Mit der Regenzeit droht die Katastrophe
Die UN-Hilfsorganisationen waren auf diese Katastrophe im Herzen Afrikas nicht vorbereitet. Und das Problem drohe sich weiter dramatisch zu verschärfen, erklärt Masciarelli: Wenn nicht rasch - das heißt, bevor die Regenzeit große Teile des Landes unzugänglich macht - Lebensmittel auch in abgelegene Regionen gebracht würden, bestehe die Gefahr einer schlimmen humanitären Katastrophe.

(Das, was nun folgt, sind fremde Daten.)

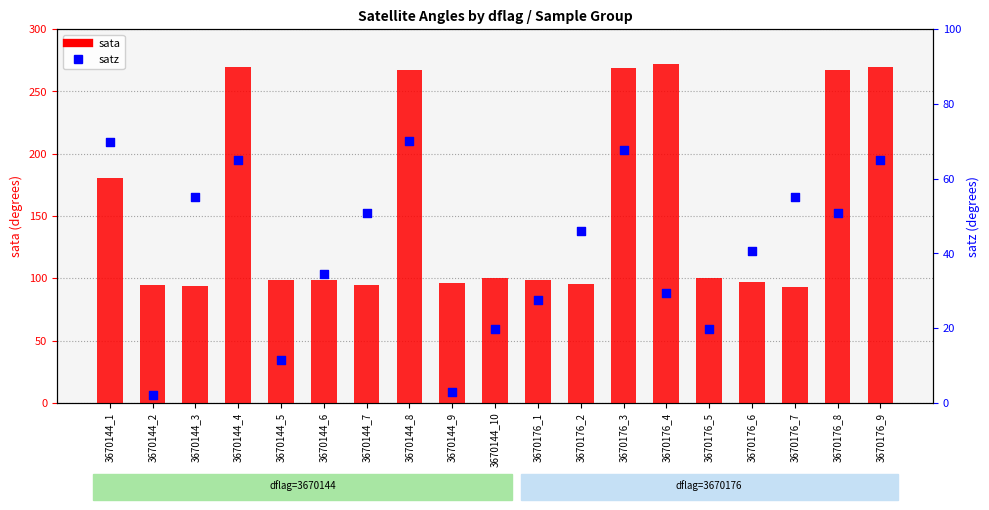

Which series has the largest Y range (max minus min)?

sata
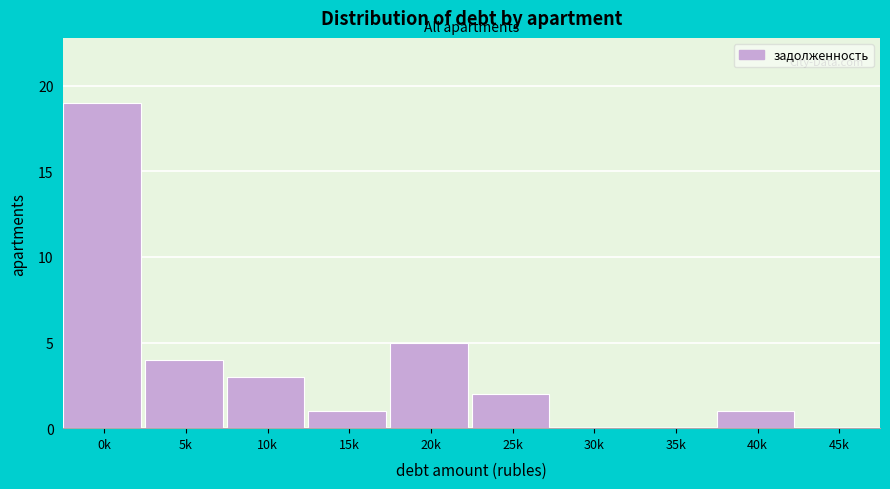

Reading left to right, list all the values displayed in this chart.

0k=19	5k=4	10k=3	15k=1	20k=5	25k=2	30k=0	35k=0	40k=1	45k=0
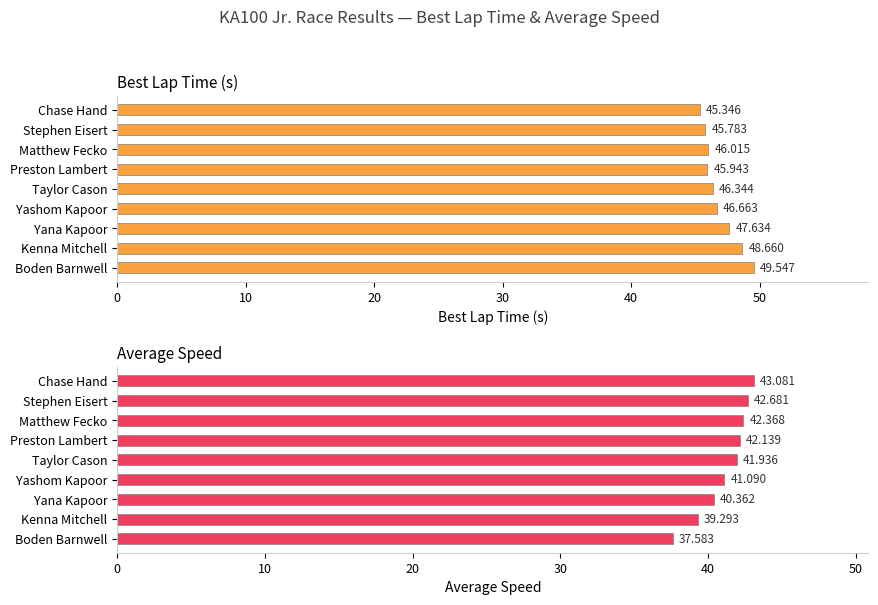

Which series has the largest range (max minus min)?

Average Speed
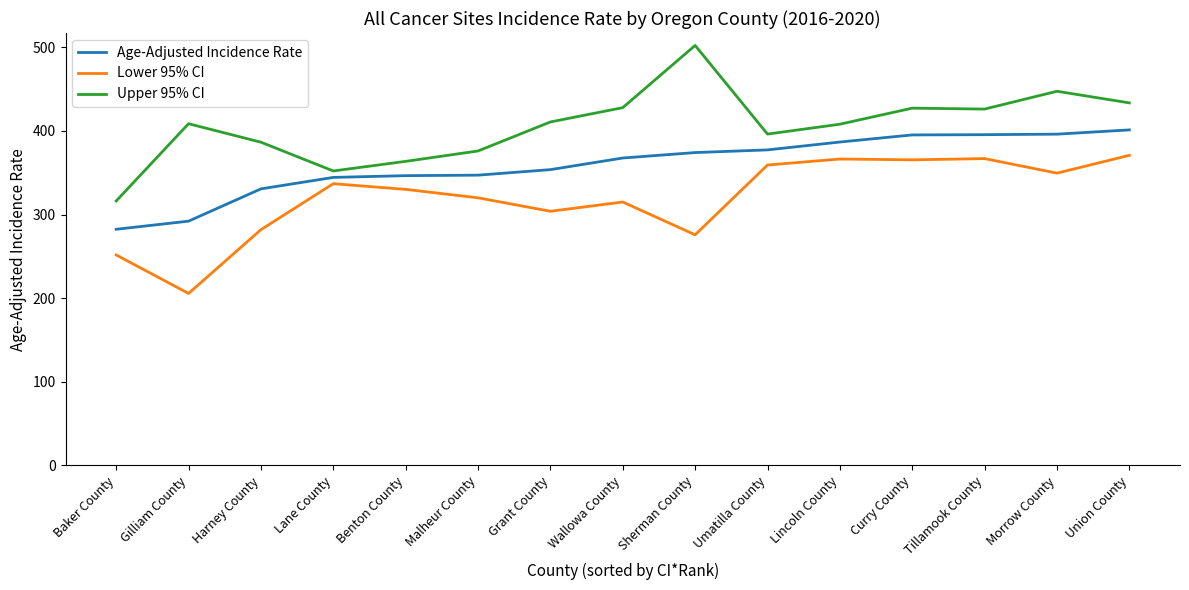

What are all the series names shown in the legend?

Age-Adjusted Incidence Rate, Lower 95% CI, Upper 95% CI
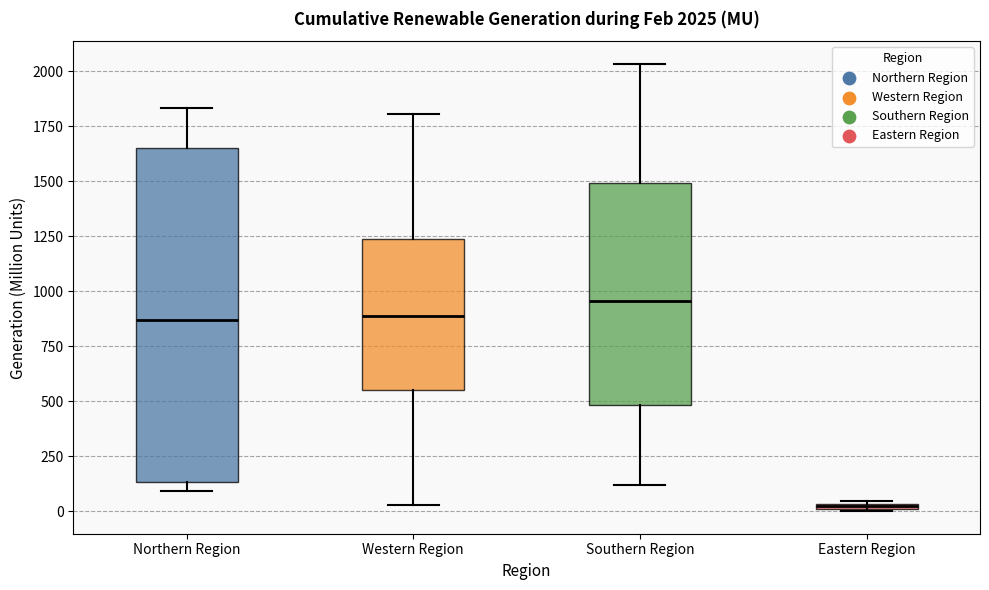

Comparing the boxes themselves (not the whiskers), which one is the tallest?

Northern Region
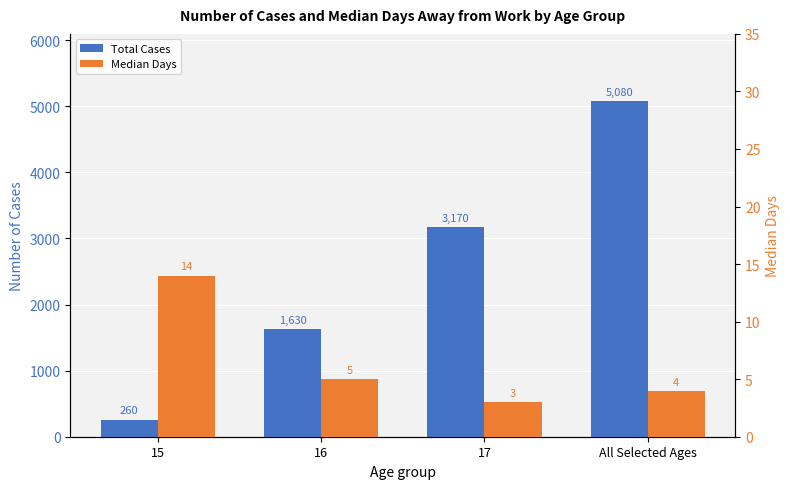

At which label does Total Cases reach its peak?

All Selected Ages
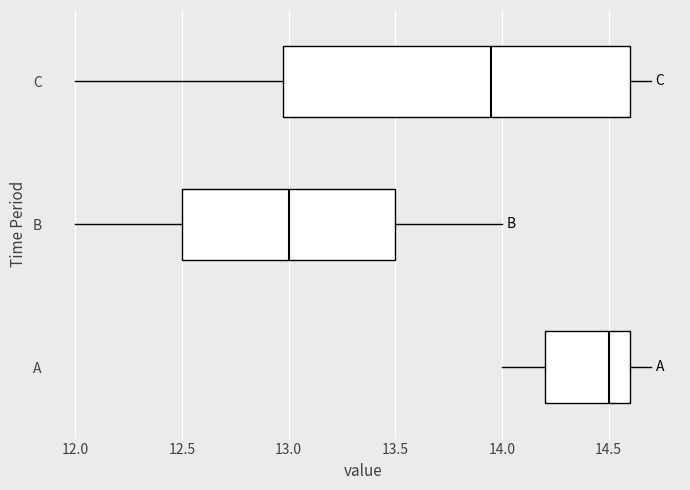

Comparing the boxes themselves (not the whiskers), which one is the widest?

C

In einer Studie stellte das WFP fest, dass 90 Prozent der Bauern keine Samen für die nächste Aussaat haben. "Wir stehen also kurz vor einer ernsthaften Nahrungsmittelkrise", sagt Masciarelli. "Wir brauchen bis August 107 Millionen Dollar. Aber es geht nicht nur darum, das Geld zu bekommen, sondern es schnell zu bekommen." Die ersten Anzeichen von Unterernährung, vor allem bei Kindern, seien bereits sichtbar.

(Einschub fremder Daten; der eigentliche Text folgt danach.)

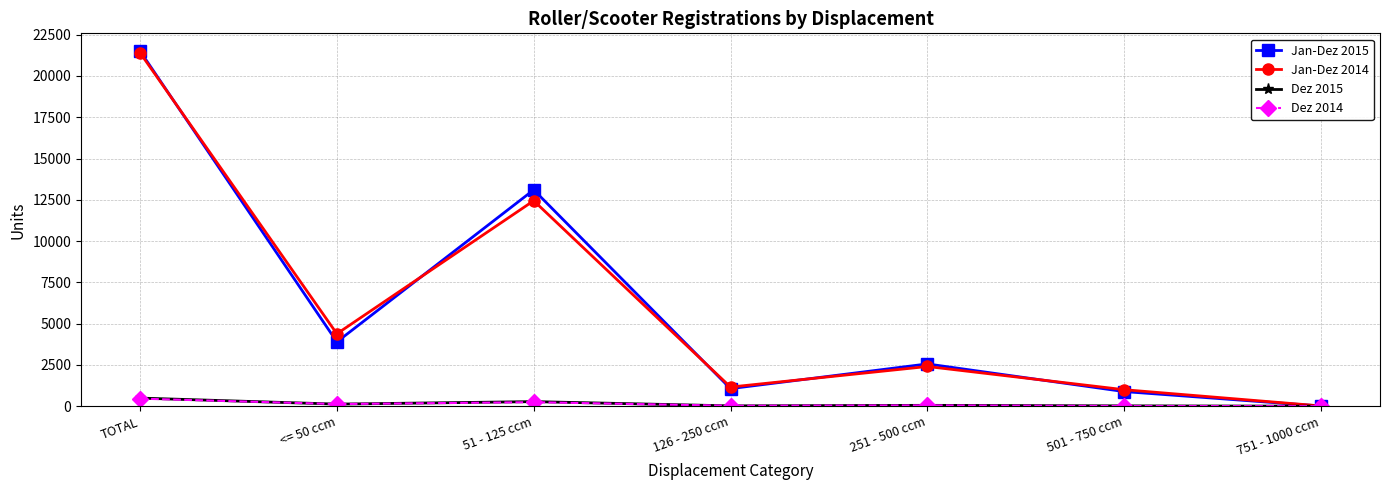

What is the sum of the Dez 2015 values at TOTAL and <= 50 ccm?

615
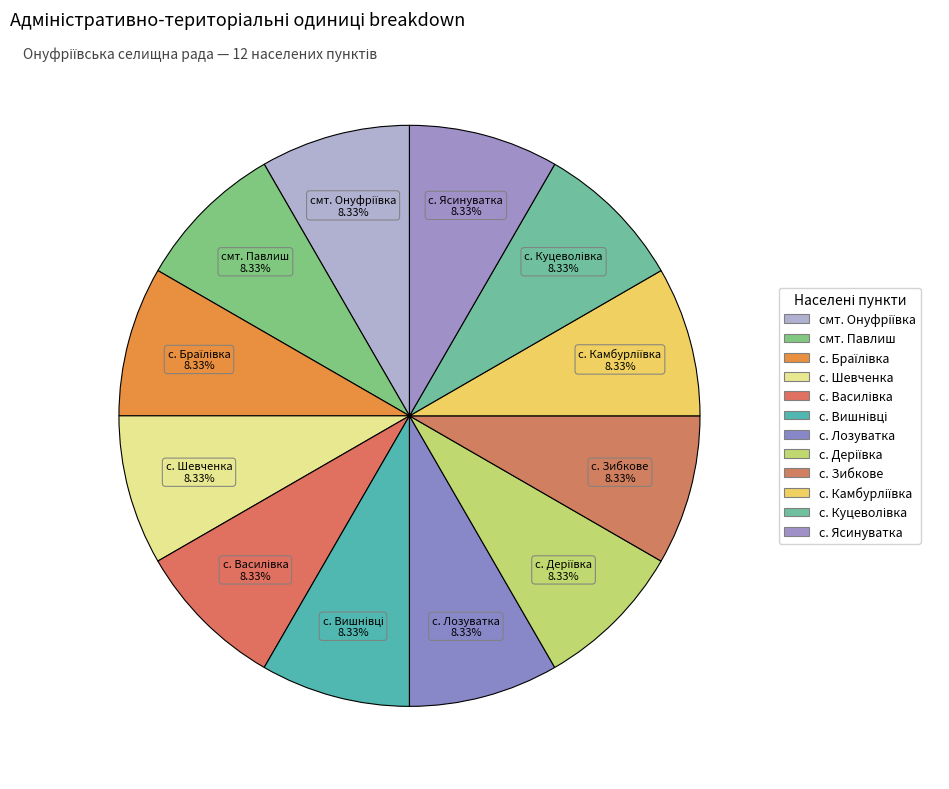

To the nearest percent, what is the average slice percentage?

8%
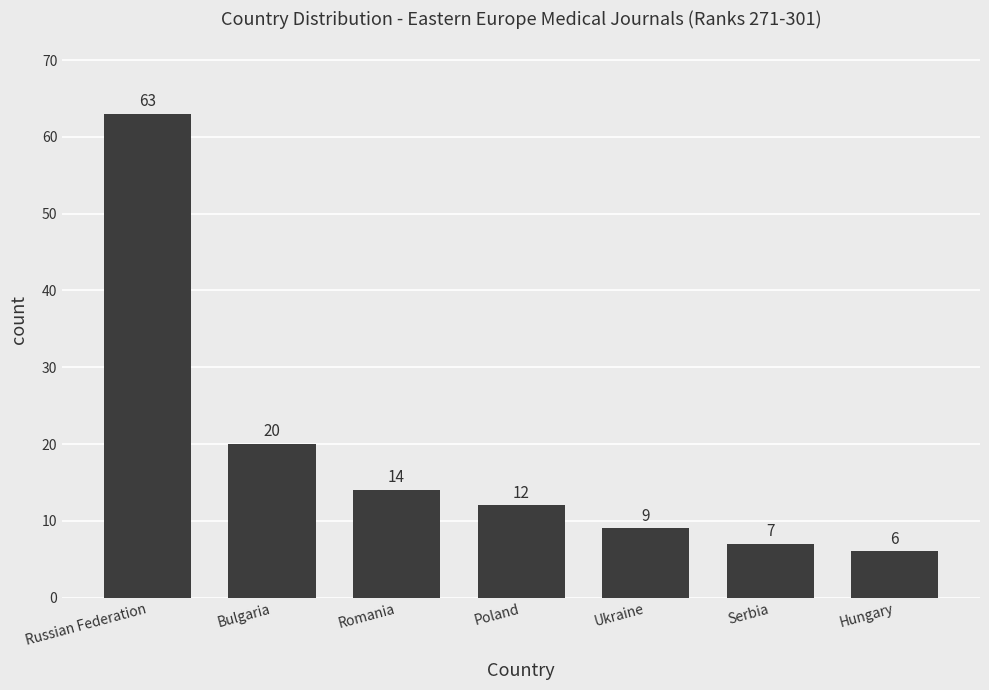

Reading left to right, extract all data points from this chart.

63	20	14	12	9	7	6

Die sechsmonatige Regenzeit beginnt im April. Dann werden Überlandstraßen unbefahrbar. Gleichzeitig müssen die Bauern die Samen für die nächste Saison aussäen. Und zugleich vermehren sich die Moskitos wieder, die Malaria übertragen - unterernährte Menschen sind anfälliger für Krankheiten. Die Zeit spielt gegen die Helfer und die bedürftigen Menschen in Zentralafrika.